Two UO mathematics professors, Jonathan Brundan and James Isenberg, have been named 2021 fellows of the American Mathematical Society.
Brundan was selected for his contributions to the Lie theory and representation theory, while Isenberg, a professor emeritus, was chosen for his work on mathematical general relativity and geometry flows. They join four other current UO math faculty members and five math professors emeritus as fellows of the national society.
The fellowships recognize excellence in a mathematician's research and the significant contributions researchers have made to the mathematics community as a whole.

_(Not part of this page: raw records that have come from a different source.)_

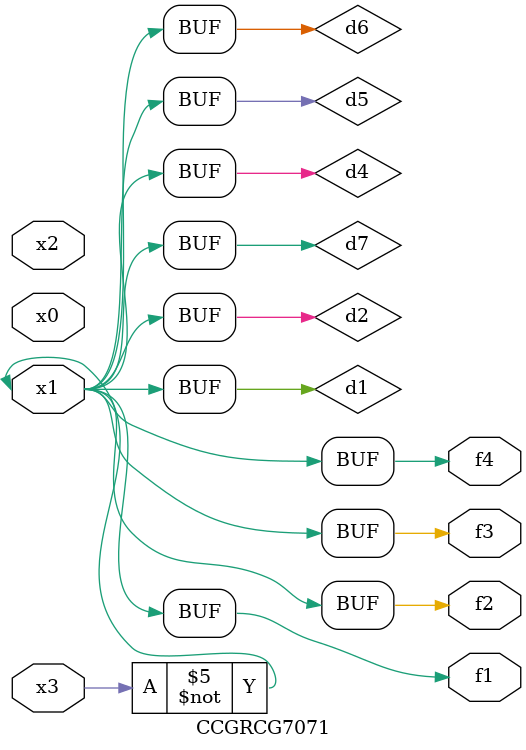
<source format=v>
module CCGRCG7071(
	input x0, x1, x2, x3,
	output f1, f2, f3, f4
);

	wire d1, d2, d3, d4, d5, d6, d7;

	not (d1, x3);
	buf (d2, x1);
	xnor (d3, d1, d2);
	nor (d4, d1);
	buf (d5, d1, d2);
	buf (d6, d4, d5);
	nand (d7, d4);
	assign f1 = d6;
	assign f2 = d7;
	assign f3 = d6;
	assign f4 = d6;
endmodule

</source>
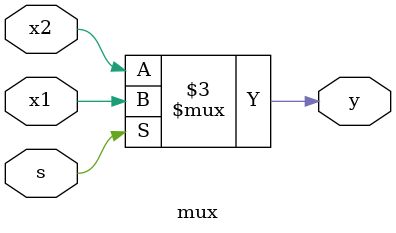
<source format=v>
`timescale 1ns/1ps

module mux(
	input x1, x2, s,
	output reg y
);

always @(*)
begin
	if (s)
		y <= x1;
	else
		y <= x2;
end
endmodule
</source>
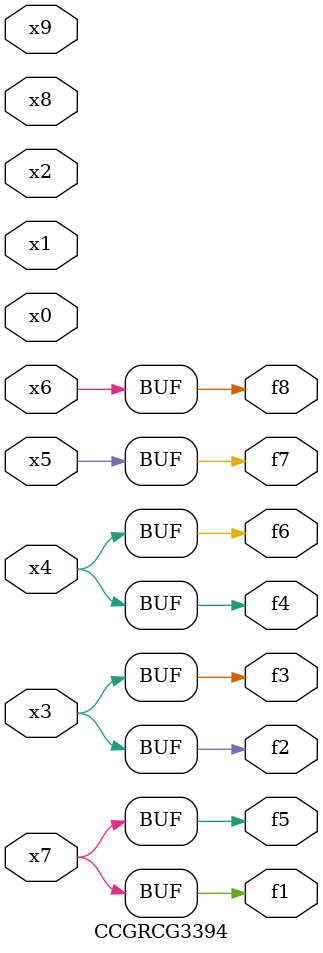
<source format=v>
module CCGRCG3394(
	input x0, x1, x2, x3, x4, x5, x6, x7, x8, x9,
	output f1, f2, f3, f4, f5, f6, f7, f8
);
	assign f1 = x7;
	assign f2 = x3;
	assign f3 = x3;
	assign f4 = x4;
	assign f5 = x7;
	assign f6 = x4;
	assign f7 = x5;
	assign f8 = x6;
endmodule

</source>
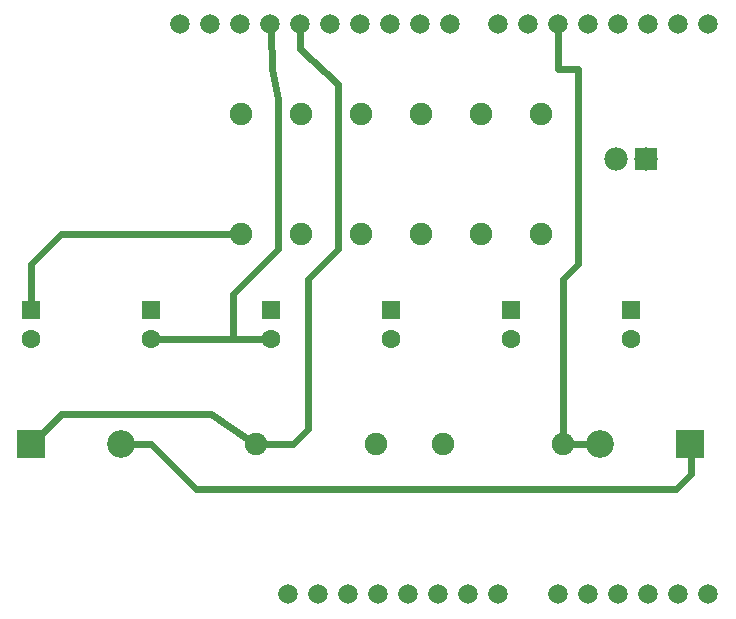
<source format=gbl>
G04 MADE WITH FRITZING*
G04 WWW.FRITZING.ORG*
G04 DOUBLE SIDED*
G04 HOLES PLATED*
G04 CONTOUR ON CENTER OF CONTOUR VECTOR*
%FSLAX26Y26*%
%MOIN*%
%ADD10C,0.065278*%
%ADD11C,0.078000*%
%ADD12C,0.062992*%
%ADD13C,0.075000*%
%ADD14C,0.092000*%
%ADD15R,0.078000X0.078000*%
%ADD16R,0.062992X0.062992*%
%ADD17R,0.092000X0.092000*%
%ADD18C,0.024000*%
G04 COPPER0*
%FSLAX26Y26*%
%MOIN*%
D10*
X2115760Y104180D03*
X2215740Y104180D03*
X2315780Y104180D03*
X2415770Y104180D03*
X2515770Y104180D03*
X1655740Y2004182D03*
X1555770Y2004182D03*
X1455760Y2004182D03*
X1355760Y2004182D03*
X1255760Y2004182D03*
X1155760Y2004182D03*
X1055760Y2004182D03*
X955755Y2004182D03*
X855755Y2004182D03*
X755741Y2004182D03*
X2515770Y2004182D03*
X2415770Y2004182D03*
X2315780Y2004182D03*
X2215740Y2004182D03*
X2115760Y2004182D03*
X2015770Y2004182D03*
X1915770Y2004182D03*
X1815760Y2004182D03*
X1215760Y104180D03*
X1115760Y104180D03*
X1315760Y104180D03*
X1415770Y104180D03*
X1515770Y104180D03*
X1615760Y104180D03*
X1715740Y104180D03*
X1815760Y104180D03*
X2015770Y104180D03*
D11*
X2308660Y1554182D03*
X2208660Y1554182D03*
D12*
X2258660Y1052620D03*
X2258660Y954190D03*
X1858660Y1052620D03*
X1858660Y954190D03*
X1458660Y1052620D03*
X1458660Y954190D03*
X1058660Y1052620D03*
X1058660Y954190D03*
X658656Y1052620D03*
X658656Y954190D03*
X258656Y1052620D03*
X258656Y954190D03*
D13*
X1958660Y1704182D03*
X1958660Y1304182D03*
X1758660Y1704182D03*
X1758660Y1304182D03*
X1558660Y1704182D03*
X1558660Y1304182D03*
X1358660Y1704182D03*
X1358660Y1304182D03*
X1158660Y1704182D03*
X1158660Y1304182D03*
X958660Y1704182D03*
X958660Y1304182D03*
X1630760Y604180D03*
X2030760Y604180D03*
X1408660Y604180D03*
X1008660Y604180D03*
D14*
X2455760Y604180D03*
X2155760Y604180D03*
X258656Y604180D03*
X558656Y604180D03*
D15*
X2308660Y1554182D03*
D16*
X2258662Y1052618D03*
X1858662Y1052618D03*
X1458662Y1052618D03*
X1058662Y1052618D03*
X658656Y1052618D03*
X258656Y1052618D03*
D17*
X2455760Y604180D03*
X258656Y604180D03*
D18*
X674404Y954180D02*
X908656Y954180D01*
D02*
X2048260Y604180D02*
X2129760Y604180D01*
D02*
X1056430Y1984054D02*
X1060760Y1854182D01*
D02*
X1080760Y1754182D02*
X1080760Y1254182D01*
D02*
X1060760Y1854182D02*
X1080760Y1754182D01*
D02*
X1080760Y1254182D02*
X930756Y1104180D01*
D02*
X930756Y1104180D02*
X930756Y954180D01*
D02*
X908656Y954180D02*
X1042910Y954180D01*
D02*
X994095Y613890D02*
X858656Y704180D01*
D02*
X858656Y704180D02*
X358656Y704180D01*
D02*
X358656Y704180D02*
X277040Y622570D01*
D02*
X258656Y1068360D02*
X258656Y1204182D01*
D02*
X258656Y1204182D02*
X358656Y1304182D01*
D02*
X358656Y1304182D02*
X941156Y1304182D01*
D02*
X584656Y604180D02*
X658656Y604180D01*
D02*
X658656Y604180D02*
X808656Y454180D01*
D02*
X808656Y454180D02*
X2408660Y454180D01*
D02*
X2458660Y504180D02*
X2456510Y578190D01*
D02*
X2408660Y454180D02*
X2458660Y504180D01*
D02*
X2030760Y621680D02*
X2030760Y1154182D01*
D02*
X2030760Y1154182D02*
X2080760Y1204182D01*
D02*
X2080760Y1204182D02*
X2080760Y1854182D01*
D02*
X2080760Y1854182D02*
X2015760Y1854182D01*
D02*
X2015760Y1854182D02*
X2015770Y1984043D01*
D02*
X1155760Y1923627D02*
X1280760Y1804182D01*
D02*
X1155760Y1984043D02*
X1155760Y1923627D01*
D02*
X1280760Y1804182D02*
X1280760Y1254182D01*
D02*
X1280760Y1254182D02*
X1180760Y1154182D01*
D02*
X1180760Y1154182D02*
X1180760Y654180D01*
D02*
X1130760Y604180D02*
X1026160Y604180D01*
D02*
X1180760Y654180D02*
X1130760Y604180D01*
G04 End of Copper0*
M02*
</source>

“I’m very proud to have been named an AMS fellow this year,” Brundan said. “It is amazing to be recognized for the work I’ve done over the last 25 years in Oregon.”
Brundan said much of his early research was a joint effort with colleague Alexander Kleshchev, a 2016 math society fellow. Together they made progress on studying representations of general linear and symmetric groups using combinatorial structures known as crystals.
“Mathematics in the United States is both deep and broad, and the AMS represents a huge community across the country and beyond,” Brundan said. “It is very hard to stand out amongst so many strong researchers. Perhaps it is the combinatorial, diagrammatic nature of my research that has made it accessible and given it quite a wide appeal.”
The American Mathematical Society is the professional organization for research mathematics in the U.S. and is a premier professional organization for research mathematics in the world, said Hal Sadofsky, divisional dean of natural sciences for the College of Arts and Sciences.
“It’s remarkable to see our small department with its roughly 30 mathematics researchers, far from the centers of mathematics, have so many of its faculty singled out for this honor, for work ranging from fundamental study of symmetry to exploration of the edges of geometry and general relativity,” Sadofsky said.
The UO Department of Mathematics is now home to eleven fellows, including Kleshchev and Patricia Hersh, both 2016; Huaxin Lin, 2013; Peter Gilkey, 2013; and Professor Emeritus Marie A. Vitulli, 2020. Charles Curtis, William Kantor, Gary Seitz and Lewis Ward, all now professors emeritus in math, and Eugene Luks, now a professor emeritus in the Department of Computer and Information Science, were named fellows in 2013.